Aim of the task - Give the listing again character for character, but drop the images.

Raw data -
|---|
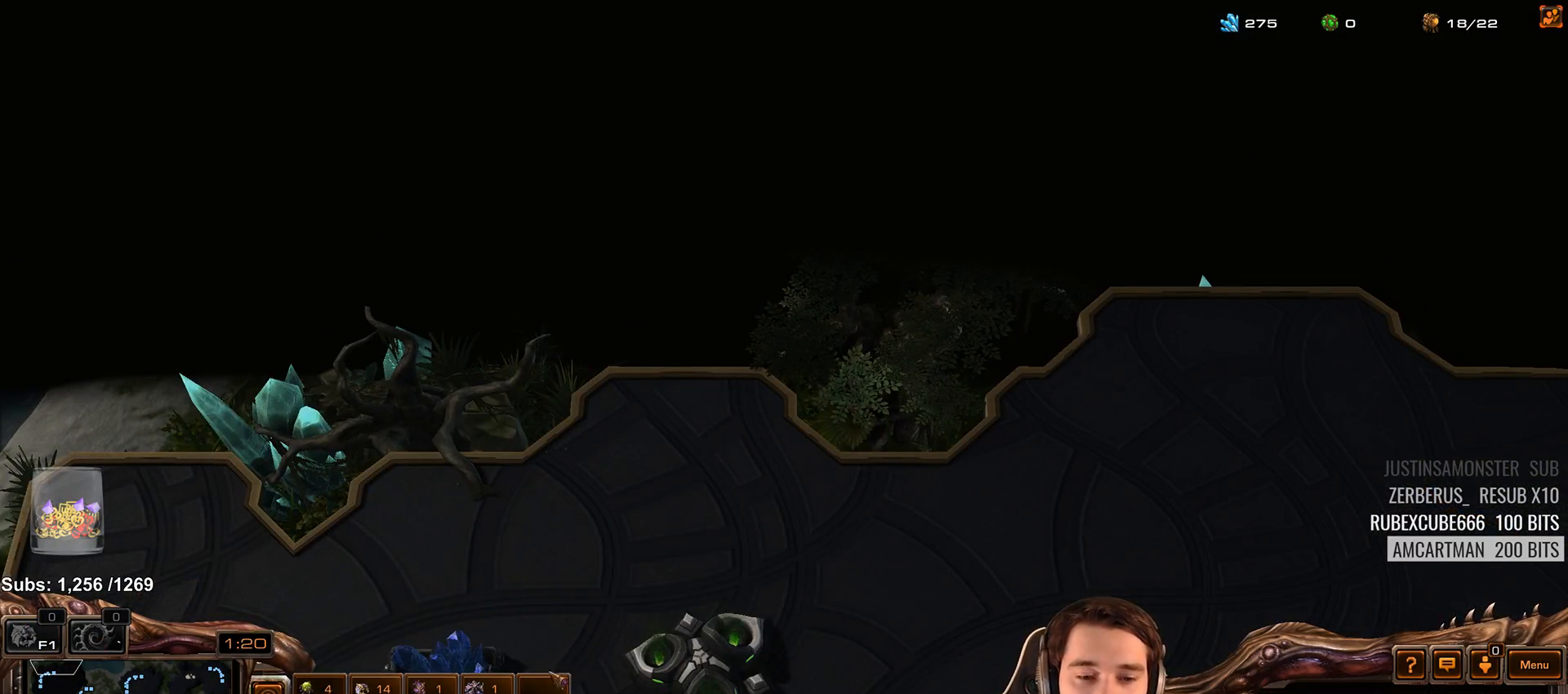
{"keys": [], "events": [[33, "shift", "up"], [67, "1", "up"], [117, "1", "down"], [183, "1", "up"], [250, "1", "down"], [317, "1", "up"], [383, "1", "down"], [433, "1", "up"]]}
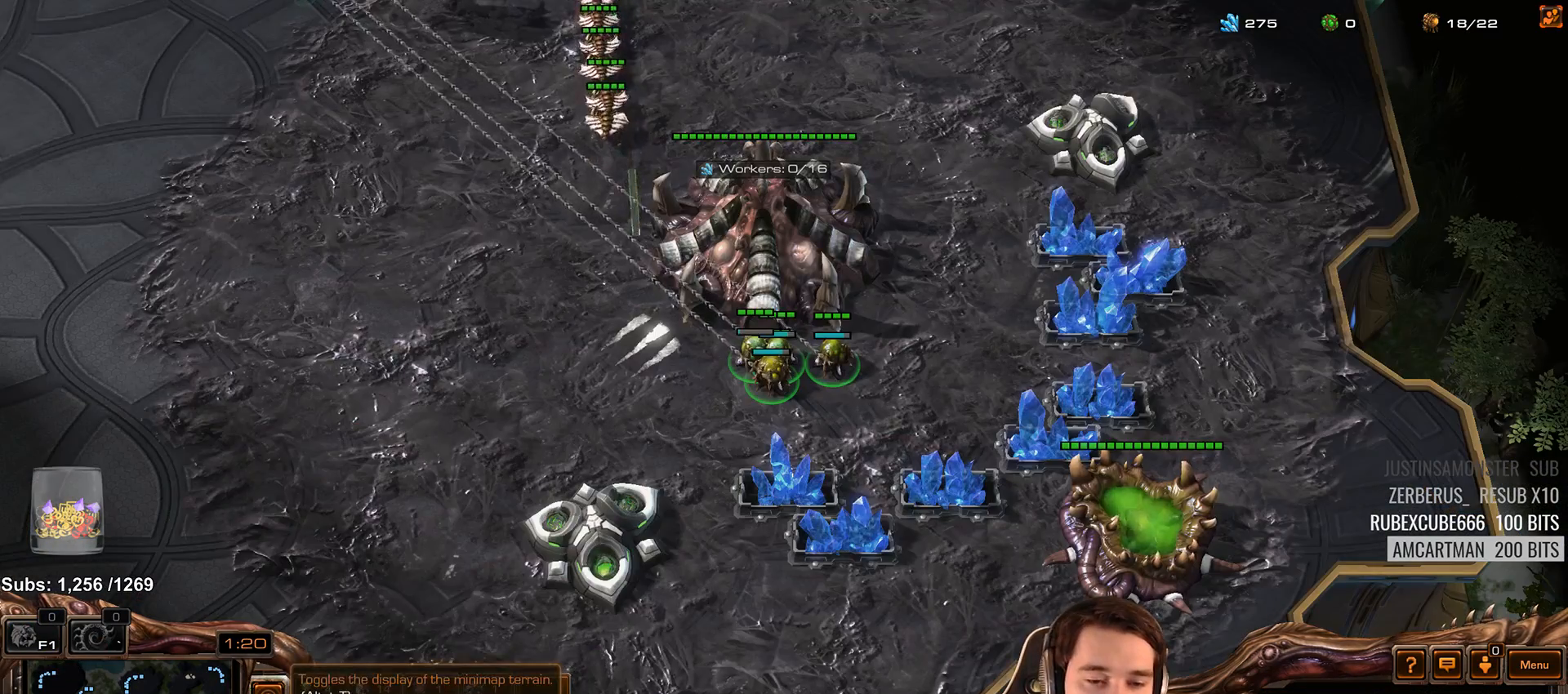
{"keys": ["1", "ctrl"], "events": [[167, "ctrl", "down"], [283, "ctrl", "up"], [400, "ctrl", "down"], [433, "1", "down"]]}
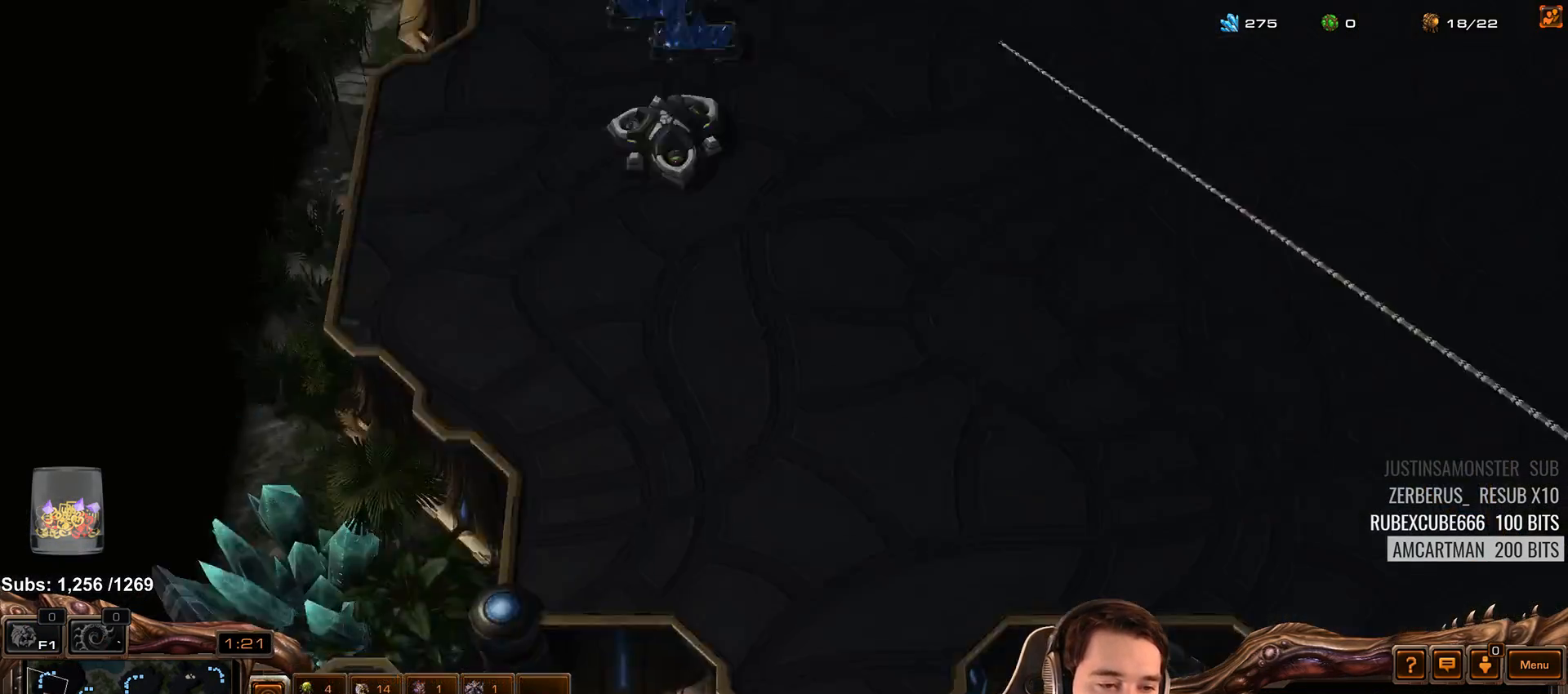
{"keys": ["2"], "events": [[17, "ctrl", "up"], [33, "1", "up"], [183, "ctrl", "down"], [283, "ctrl", "up"], [433, "2", "down"]]}
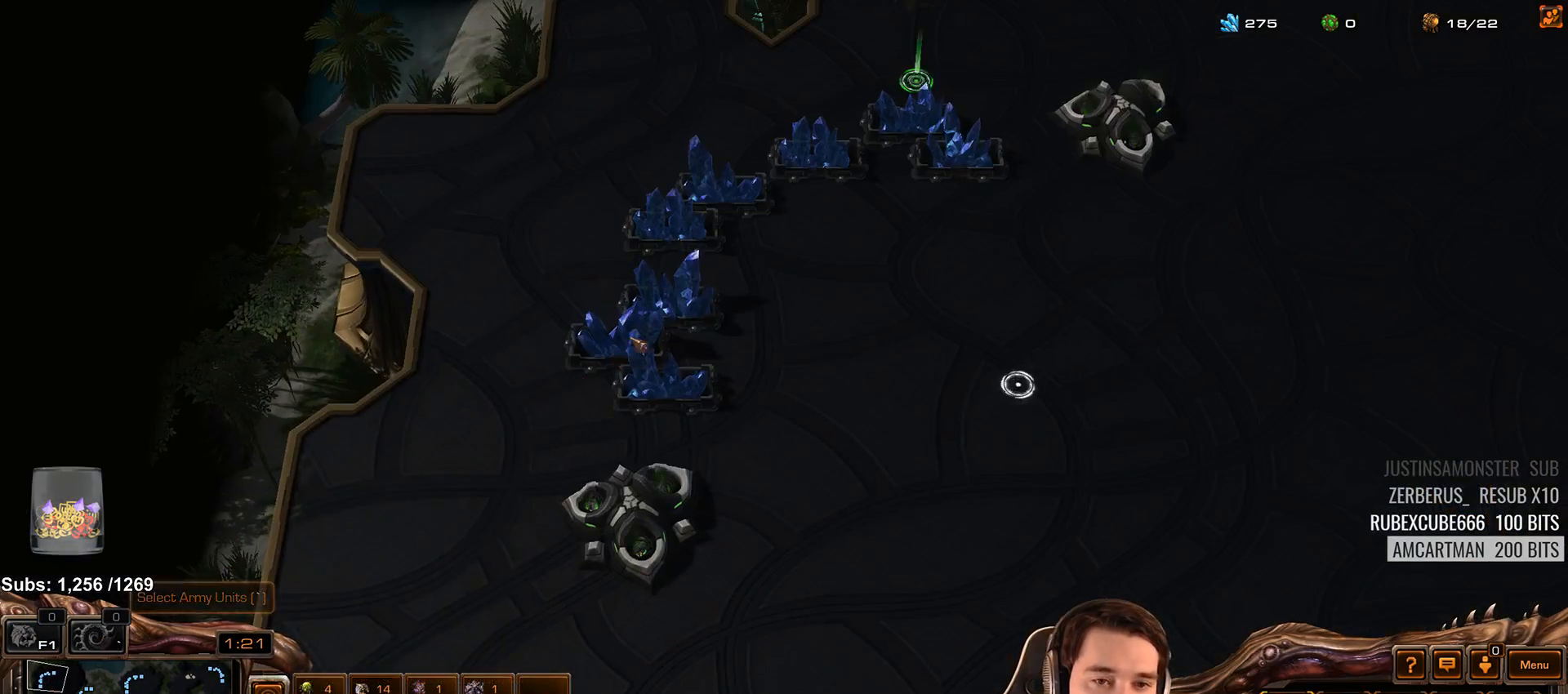
{"keys": [], "events": [[33, "2", "up"], [100, "shift", "down"], [167, "shift", "up"]]}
|---|
Exercise output -
{"keys": [], "events": [[33, "shift", "up"], [67, "1", "up"], [117, "1", "down"], [183, "1", "up"], [250, "1", "down"], [317, "1", "up"], [383, "1", "down"], [433, "1", "up"]]}
{"keys": ["1", "ctrl"], "events": [[167, "ctrl", "down"], [283, "ctrl", "up"], [400, "ctrl", "down"], [433, "1", "down"]]}
{"keys": ["2"], "events": [[17, "ctrl", "up"], [33, "1", "up"], [183, "ctrl", "down"], [283, "ctrl", "up"], [433, "2", "down"]]}
{"keys": [], "events": [[33, "2", "up"], [100, "shift", "down"], [167, "shift", "up"]]}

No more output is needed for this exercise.